Task goal: Transcribe, without any change, the line that includes "Document page, 1500x1125 pixels." and all the lines that come after it in the material below.

Given entries:

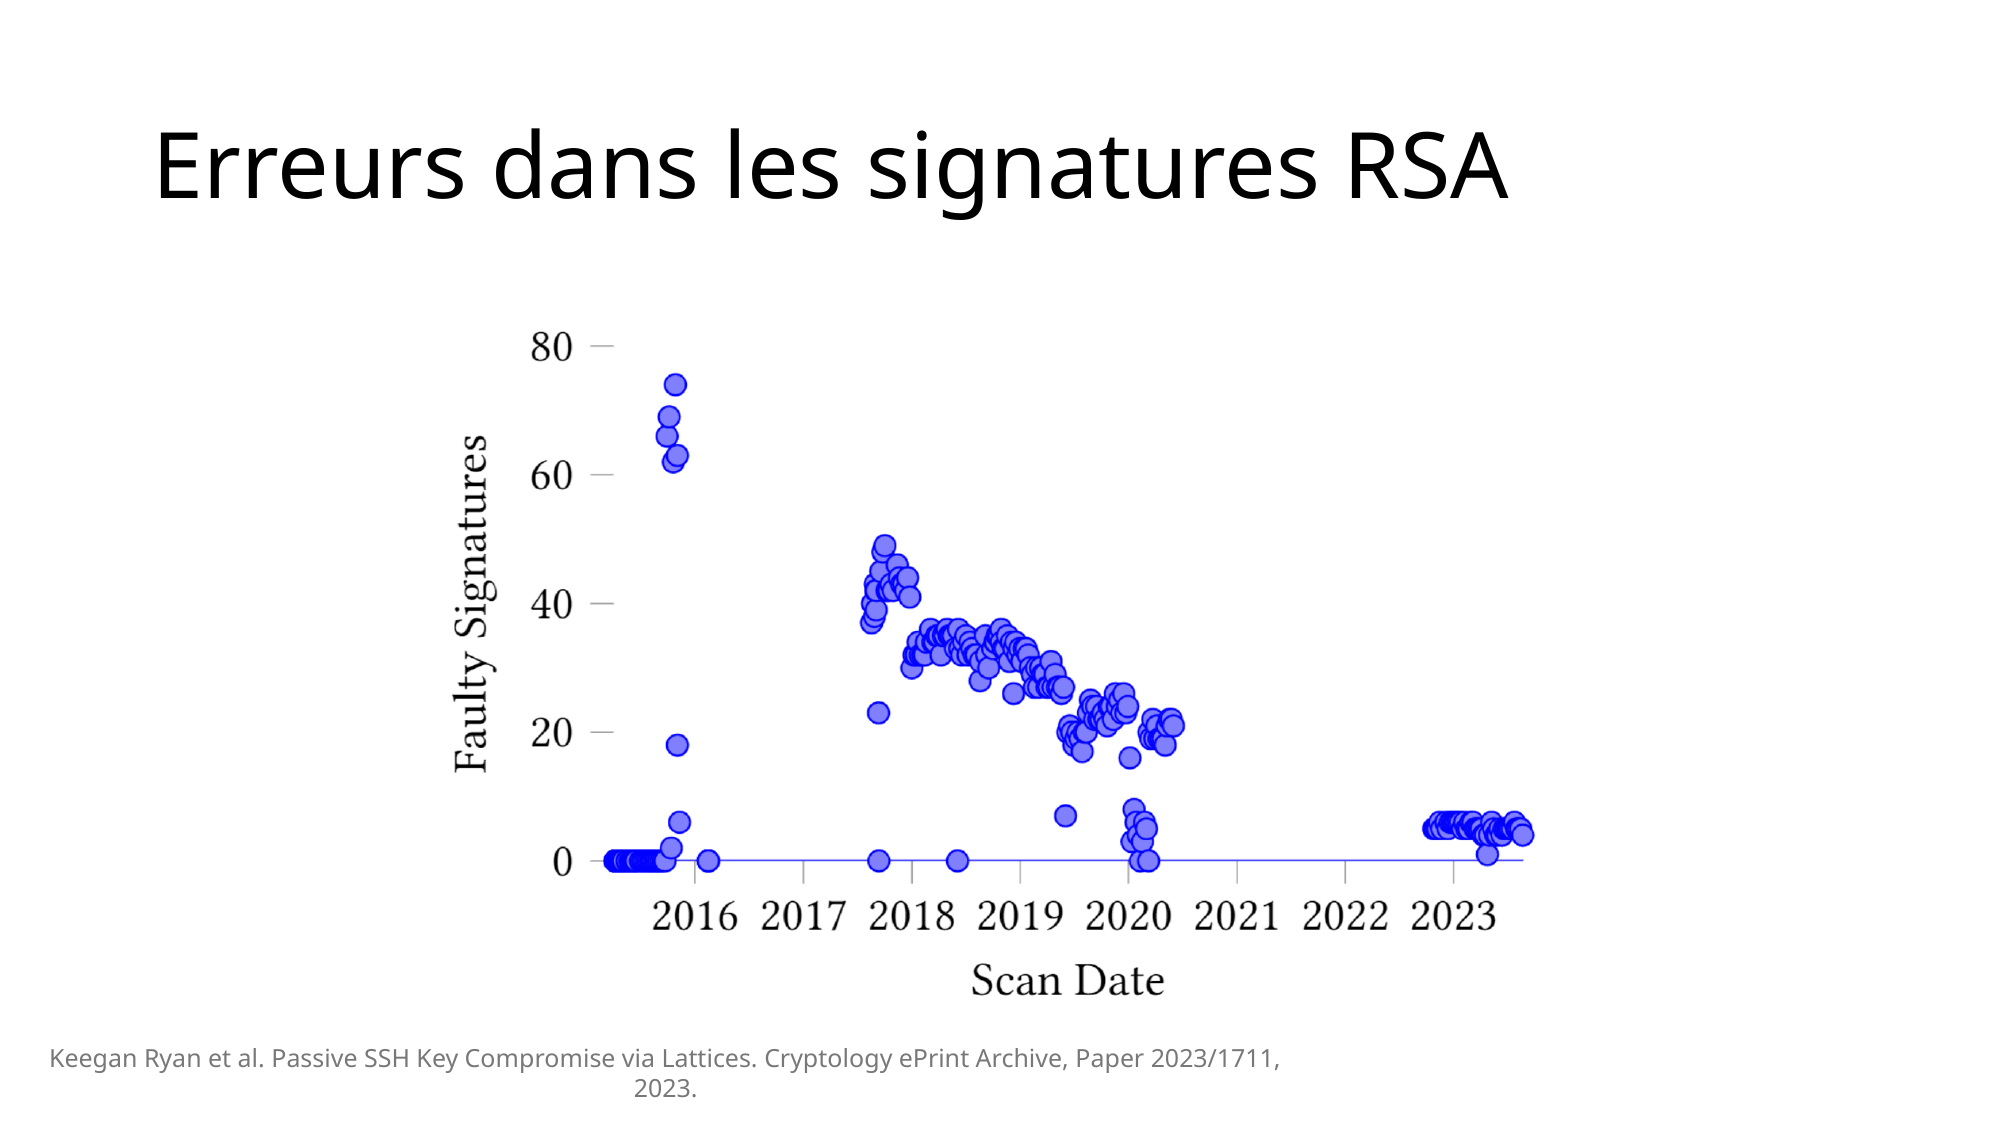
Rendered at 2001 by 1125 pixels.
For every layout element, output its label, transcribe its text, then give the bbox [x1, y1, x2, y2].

footer Keegan Ryan et al. Passive SSH Key Compromise via Lattices. Cryptology ePrint Archive, Paper 2023/1711, 2023. [0, 1042, 1332, 1103]
picture [435, 295, 1565, 1025]
title Erreurs dans les signatures RSA [137, 59, 1863, 278]
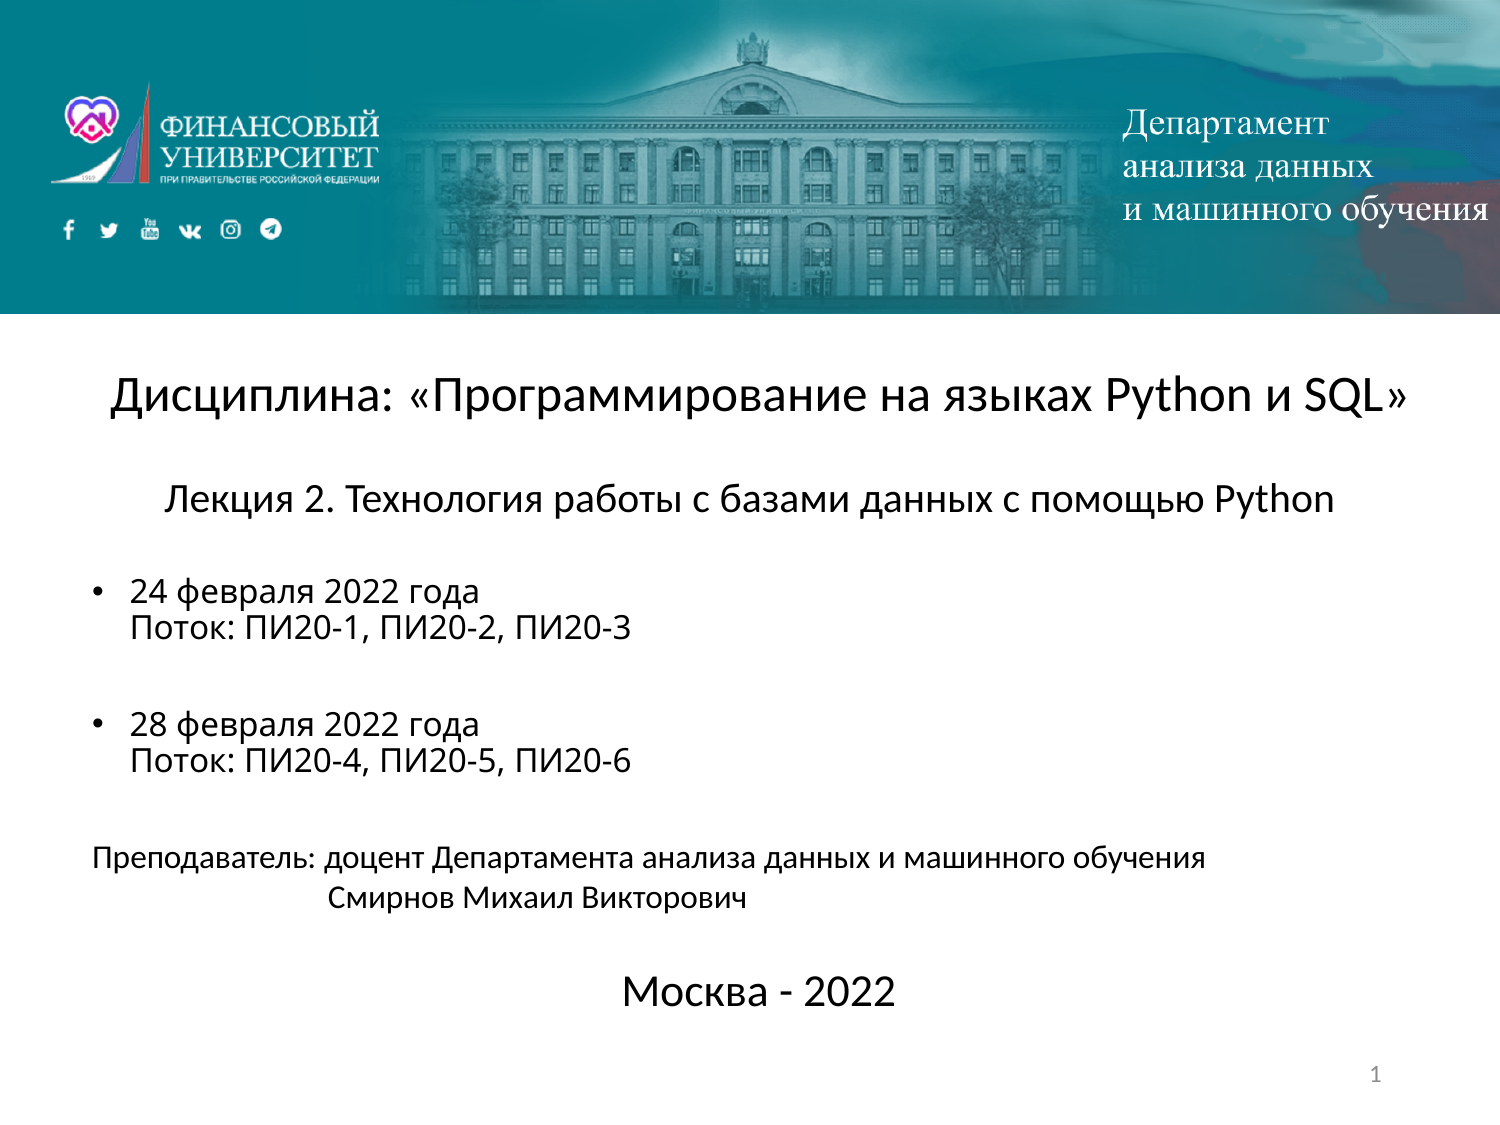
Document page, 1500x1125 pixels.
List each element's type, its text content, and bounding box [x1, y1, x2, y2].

Output below:
Document page, 1500x1125 pixels.
List each element's type, its text content, and bounding box [x1, y1, x2, y2].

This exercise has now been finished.